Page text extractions
────────────────────

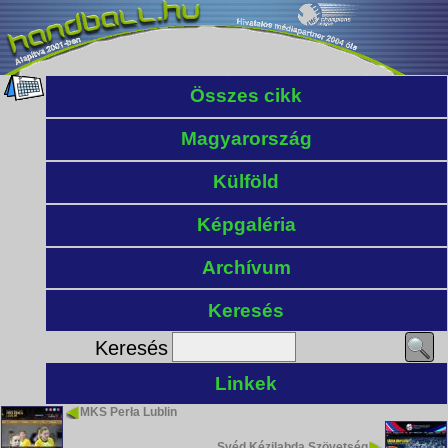
Összes cikk
Magyarország
Külföld
Képgaléria
Archívum
Keresés
Keresés
Linkek
MKS Perła Lublin
Svéd Kézilabda Szövetség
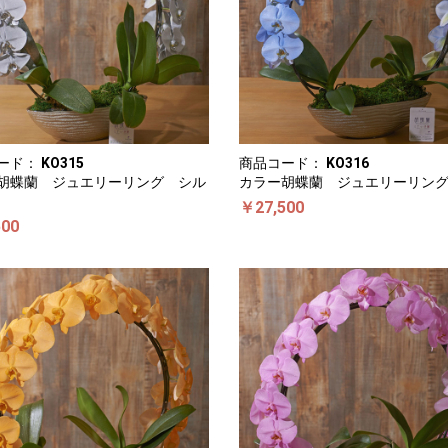
ード：
KO315
商品コード：
KO316
胡蝶蘭 ジュエリーリング シル
カラー胡蝶蘭 ジュエリーリン
￥27,500
500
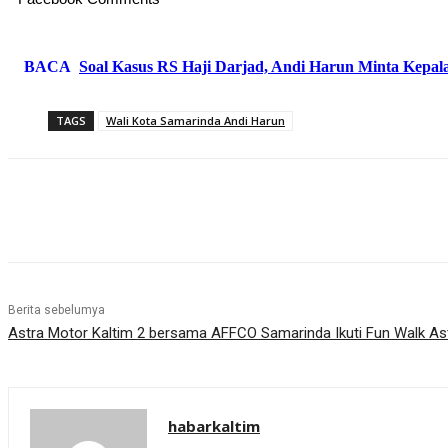
BACA
Soal Kasus RS Haji Darjad, Andi Harun Minta Kepal
TAGS
Wali Kota Samarinda Andi Harun
Share
Berita sebelumya
Astra Motor Kaltim 2 bersama AFFCO Samarinda Ikuti Fun Walk As
habarkaltim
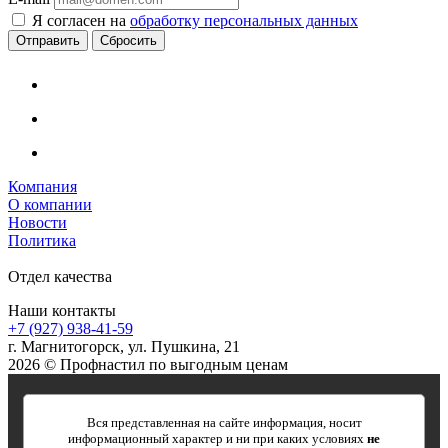
Я согласен на
обработку персональных данных
Сбросить
Компания
О компании
Новости
Политика
Отдел качества
Наши контакты
+7 (927) 938-41-59
г. Магнитогорск, ул. Пушкина, 21
2026 © Профнастил по выгодным ценам
Вся представленная на сайте информация, носит
информационный характер и ни при каких условиях
не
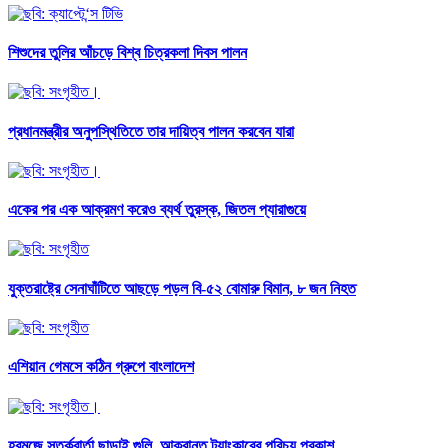
শিশুদের তুলির আঁচড়ে বিশ্ব চিত্রকলা দিবস পালন
প্রধানমন্ত্রীর অনুপস্থিতিতে তার দায়িত্ব পালন করবেন যারা
একের পর এক আক্রমণ করেও ব্যর্থ তুরস্ক, জিতল প্যারাগুয়ে
যুক্তরাষ্ট্রে সেনাঘাঁটিতে আছড়ে পড়ল বি-৫২ বোমারু বিমান, ৮ জন নিহত
এশিয়ান গেমসে কঠিন গ্রুপে বাংলাদেশ
হরমুজে সতর্কবার্তা ছাড়াই গুলি, আক্রান্ত ট্যাংকারের পরিচয় প্রকাশ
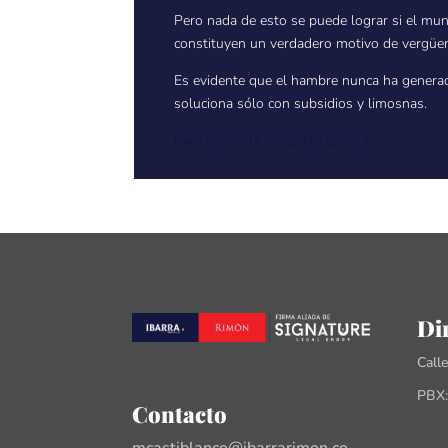
Pero nada de esto se puede lograr si el mund
constituyen un verdadero motivo de vergüen
Es evidente que el hambre nunca ha genera
soluciona sólo con subsidios y limosnas.
Para leer nota completa clic acá
Di
Call
PBX:
Contacto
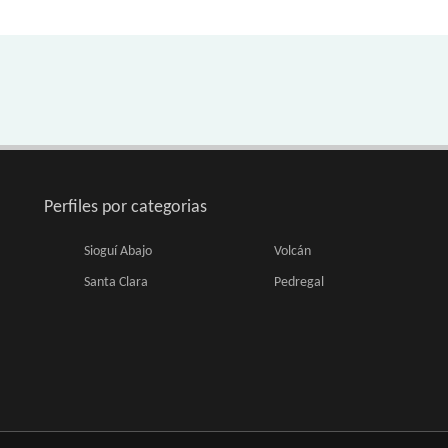
Perfiles por categorias
Sioguí Abajo
Volcán
Santa Clara
Pedregal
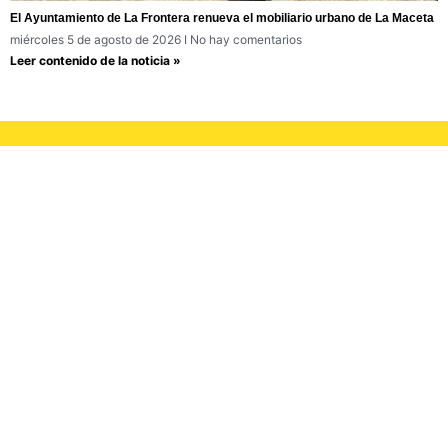
El Ayuntamiento de La Frontera renueva el mobiliario urbano de La Maceta
miércoles 5 de agosto de 2026
No hay comentarios
Leer contenido de la noticia »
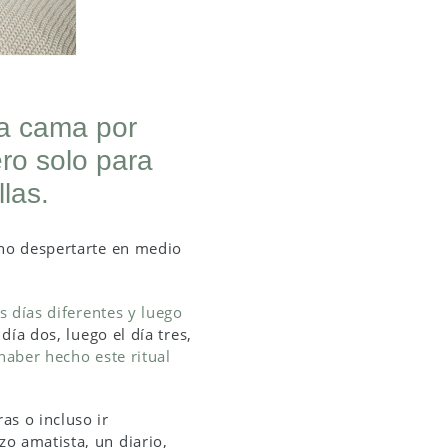
la cama por
ro solo para
las.
 no despertarte en medio
s días diferentes y luego
día dos, luego el día tres,
 haber hecho este ritual
ras o incluso ir
o amatista, un diario,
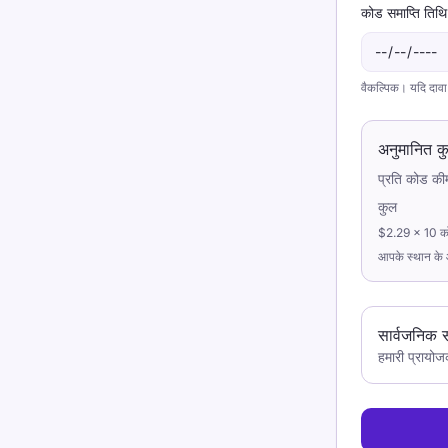
कोड समाप्ति तिथि
वैकल्पिक। यदि दावा 
अनुमानित क
प्रति कोड क
कुल
$2.29 × 10 क
आपके स्थान के 
सार्वजनिक 
हमारी प्रायो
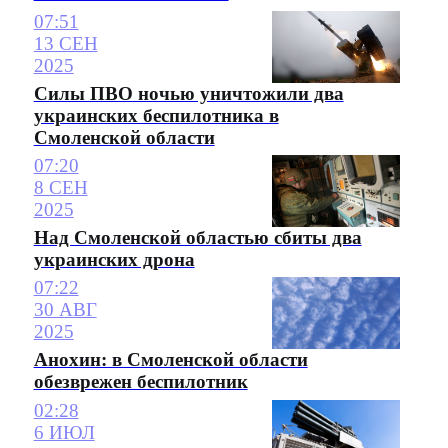
07:51
13 СЕН
2025
Силы ПВО ночью уничтожили два
украинских беспилотника в
Смоленской области
07:20
8 СЕН
2025
Над Смоленской областью сбиты два
украинских дрона
07:22
30 АВГ
2025
Анохин: в Смоленской области
обезврежен беспилотник
02:28
6 ИЮЛ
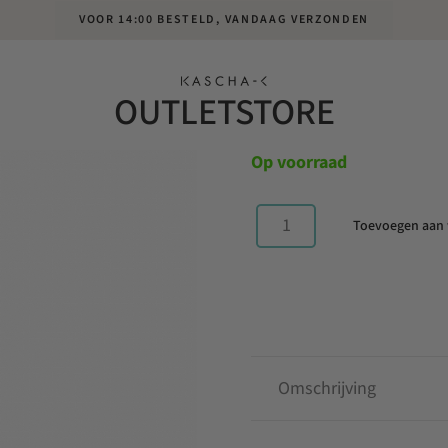
VOOR 14:00 BESTELD, VANDAAG VERZONDEN
JUSTY STRAP
OUTLETSTORE
Oorspronkelijke
Huidige
€
74.95
€
37.48
prijs
prijs
Op voorraad
was:
is:
€74.95.
€37.48.
Toevoegen aan
Justy
Strap
Big
Copper
aantal
Omschrijving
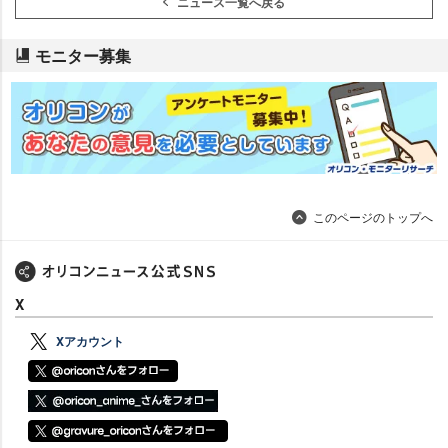
ニュース一覧へ戻る
モニター募集
このページのトップへ
X
Xアカウント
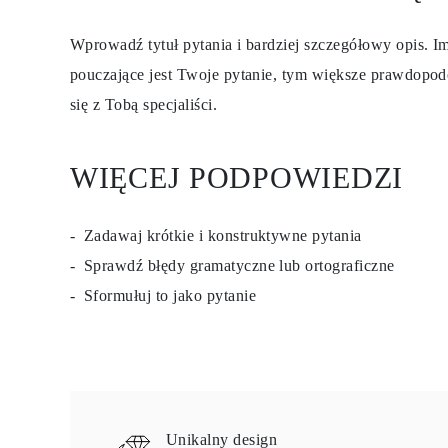
Certyfikacja
Rozmiary pierścionków i tabele
Wprowadź tytuł pytania i bardziej szczegółowy opis. Im
Rozmiary łańcuszków naszyjników
Rozmiary łańcuszków bransoletek
pouczające jest Twoje pytanie, tym większe prawdopod
Rozmiary mankietów
się z Tobą specjaliści.
Rodzaje Metali i Puncy
Personalizacja
Konkurencyjne ceny
O nas
WIĘCEJ PODPOWIEDZI
Najczęściej zadawane pytania
Usługi
Projektowanie na zamówienie
Proces produkcji
Zadawaj krótkie i konstruktywne pytania
Dostawa i czas realizacji
Sprawdź błędy gramatyczne lub ortograficzne
Nasza gwarancja
Zwroty
Sformułuj to jako pytanie
Naprawa i Przeróbka rozmiaru
Mapa zasięgu dostaw
Metody płatności
Pielęgnacja biżuterii
Unikalny design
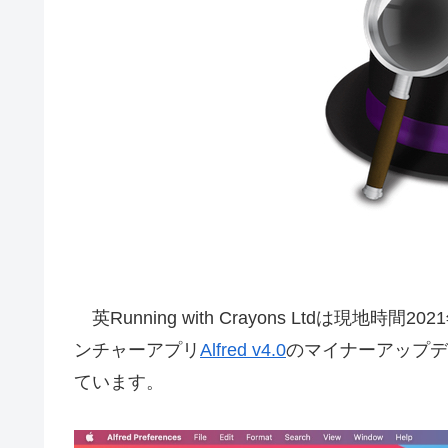
英Running with Crayons Ltdは現地時
ンチャーアプリ
Alfred v4.0
のマイナーアップデ
ています。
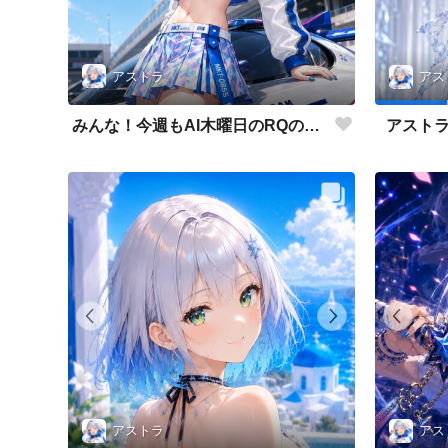
アストラ
アス
みんな！今週もAI木曜日のRQの時間だよ
アストラ
アストラ
アス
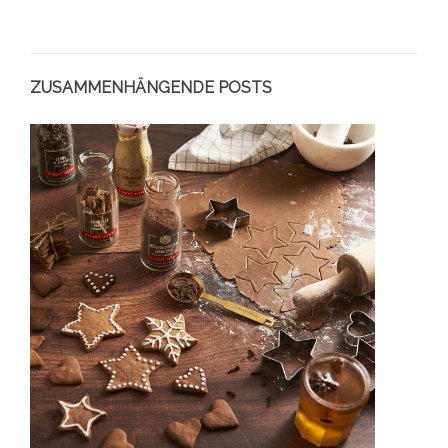
ZUSAMMENHÄNGENDE POSTS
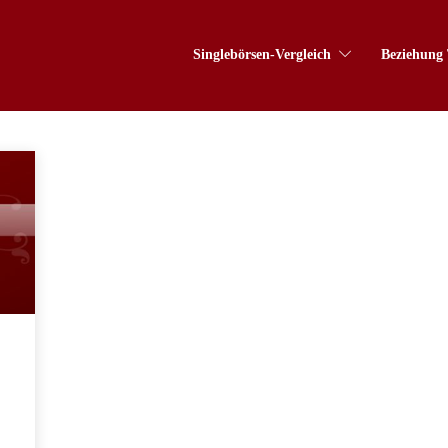
Singlebörsen-Vergleich
Beziehung 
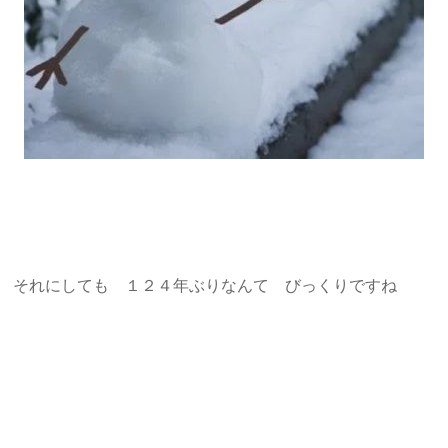
それにしても １２４年ぶりなんて びっくりですね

────────────────────

* EXERCISE OBJECTIVE
Render every line of text from the records above as a Markdown table with the columns "Row" and "Line", numbering the rows in order and skipping blank lines. Omit the pictures.

* ANSWER FOR THIS EXERCISE
| Row | Line |
|---|---|
| 1 | Összes cikk |
| 2 | Magyarország |
| 3 | Külföld |
| 4 | Képgaléria |
| 5 | Archívum |
| 6 | Keresés |
| 7 | Keresés |
| 8 | Linkek |
| 9 | MKS Perła Lublin |
| 10 | Svéd Kézilabda Szövetség |
| 11 | ード： |
| 12 | KO315 |
| 13 | 商品コード： |
| 14 | KO316 |
| 15 | 胡蝶蘭 ジュエリーリング シル |
| 16 | カラー胡蝶蘭 ジュエリーリン |
| 17 | ￥27,500 |
| 18 | 500 |
| 19 | BACA |
| 20 | Soal Kasus RS Haji Darjad, Andi Harun Minta Kepal |
| 21 | TAGS |
| 22 | Wali Kota Samarinda Andi Harun |
| 23 | Share |
| 24 | Berita sebelumya |
| 25 | Astra Motor Kaltim 2 bersama AFFCO Samarinda Ikuti Fun Walk As |
| 26 | habarkaltim |
| 27 | Я согласен на |
| 28 | обработку персональных данных |
| 29 | Сбросить |
| 30 | Компания |
| 31 | О компании |
| 32 | Новости |
| 33 | Политика |
| 34 | Отдел качества |
| 35 | Наши контакты |
| 36 | +7 (927) 938-41-59 |
| 37 | г. Магнитогорск, ул. Пушкина, 21 |
| 38 | 2026 © Профнастил по выгодным ценам |
| 39 | Вся представленная на сайте информация, носит |
| 40 | информационный характер и ни при каких условиях |
| 41 | не |
| 42 | শিশুদের তুলির আঁচড়ে বিশ্ব চিত্রকলা দিবস পালন |
| 43 | প্রধানমন্ত্রীর অনুপস্থিতিতে তার দায়িত্ব পালন করবেন যারা |
| 44 | একের পর এক আক্রমণ করেও ব্যর্থ তুরস্ক, জিতল প্যারাগুয়ে |
| 45 | যুক্তরাষ্ট্রে সেনাঘাঁটিতে আছড়ে পড়ল বি-৫২ বোমারু বিমান, ৮ জন নিহত |
| 46 | এশিয়ান গেমসে কঠিন গ্রুপে বাংলাদেশ |
| 47 | হরমুজে সতর্কবার্তা ছাড়াই গুলি, আক্রান্ত ট্যাংকারের পরিচয় প্রকাশ |
| 48 | Pero nada de esto se puede lograr si el mund |
| 49 | constituyen un verdadero motivo de vergüen |
| 50 | Es evidente que el hambre nunca ha genera |
| 51 | soluciona sólo con subsidios y limosnas. |
| 52 | Para leer nota completa clic acá |
| 53 | Di |
| 54 | Call |
| 55 | PBX: |
| 56 | Contacto |
| 57 | Perfiles por categorias |
| 58 | Sioguí Abajo |
| 59 | Volcán |
| 60 | Santa Clara |
| 61 | Pedregal |
| 62 | El Ayuntamiento de La Frontera renueva el mobiliario urbano de La Maceta |
| 63 | miércoles 5 de agosto de 2026 |
| 64 | No hay comentarios |
| 65 | Leer contenido de la noticia » |
| 66 | la cama por |
| 67 | ro solo para |
| 68 | las. |
| 69 |  no despertarte en medio |
| 70 | s días diferentes y luego |
| 71 | día dos, luego el día tres, |
| 72 |  haber hecho este ritual |
| 73 | ras o incluso ir |
| 74 | o amatista, un diario, |
| 75 | कोड समाप्ति तिथि |
| 76 | वैकल्पिक। यदि दावा  |
| 77 | अनुमानित क |
| 78 | प्रति कोड क |
| 79 | कुल |
| 80 | $2.29 × 10 क |
| 81 | आपके स्थान के  |
| 82 | सार्वजनिक  |
| 83 | हमारी प्रायो |
| 84 | 07:51 |
| 85 | 13 СЕН |
| 86 | 2025 |
| 87 | Силы ПВО ночью уничтожили два |
| 88 | украинских беспилотника в |
| 89 | Смоленской области |
| 90 | 07:20 |
| 91 | 8 СЕН |
| 92 | 2025 |
| 93 | Над Смоленской областью сбиты два |
| 94 | украинских дрона |
| 95 | 07:22 |
| 96 | 30 АВГ |
| 97 | 2025 |
| 98 | Анохин: в Смоленской области |
| 99 | обезврежен беспилотник |
| 100 | 02:28 |
| 101 | 6 ИЮЛ |
| 102 | VOOR 14:00 BESTELD, VANDAAG VERZONDEN |
| 103 | JUSTY STRAP |
| 104 | OUTLETSTORE |
| 105 | Oorspronkelijke |
| 106 | Huidige |
| 107 | € |
| 108 | 74.95 |
| 109 | € |
| 110 | 37.48 |
| 111 | prijs |
| 112 | prijs |
| 113 | Op voorraad |
| 114 | was: |
| 115 | is: |
| 116 | €74.95. |
| 117 | €37.48. |
| 118 | Toevoegen aan |
| 119 | Justy |
| 120 | Strap |
| 121 | Big |
| 122 | Copper |
| 123 | aantal |
| 124 | Omschrijving |
| 125 | ニュース一覧へ戻る |
| 126 | モニター募集 |
| 127 | このページのトップへ |
| 128 | X |
| 129 | Xアカウント |
| 130 | Certyfikacja |
| 131 | Rozmiary pierścionków i tabele |
| 132 | Wprowadź tytuł pytania i bardziej szczegółowy opis. Im |
| 133 | Rozmiary łańcuszków naszyjników |
| 134 | Rozmiary łańcuszków bransoletek |
| 135 | pouczające jest Twoje pytanie, tym większe prawdopod |
| 136 | Rozmiary mankietów |
| 137 | się z Tobą specjaliści. |
| 138 | Rodzaje Metali i Puncy |
| 139 | Personalizacja |
| 140 | Konkurencyjne ceny |
| 141 | O nas |
| 142 | WIĘCEJ PODPOWIEDZI |
| 143 | Najczęściej zadawane pytania |
| 144 | Usługi |
| 145 | Projektowanie na zamówienie |
| 146 | Proces produkcji |
| 147 | Zadawaj krótkie i konstruktywne pytania |
| 148 | Dostawa i czas realizacji |
| 149 | Sprawdź błędy gramatyczne lub ortograficzne |
| 150 | Nasza gwarancja |
| 151 | Zwroty |
| 152 | Sformułuj to jako pytanie |
| 153 | Naprawa i Przeróbka rozmiaru |
| 154 | Mapa zasięgu dostaw |
| 155 | Metody płatności |
| 156 | Pielęgnacja biżuterii |
| 157 | Unikalny design |
| 158 | 英Running with Crayons Ltdは現地時 |
| 159 | ンチャーアプリ |
| 160 | Alfred v4.0 |
| 161 | のマイナーアップデ |
| 162 | ています。 |
| 163 | アストラ |
| 164 | アス |
| 165 | みんな！今週もAI木曜日のRQの時間だよ |
| 166 | アストラ |
| 167 | アストラ |
| 168 | アス |
| 169 | ZUSAMMENHÄNGENDE POSTS |
| 170 | Singlebörsen-Vergleich |
| 171 | Beziehung  |
| 172 | それにしても １２４年ぶりなんて びっくりですね |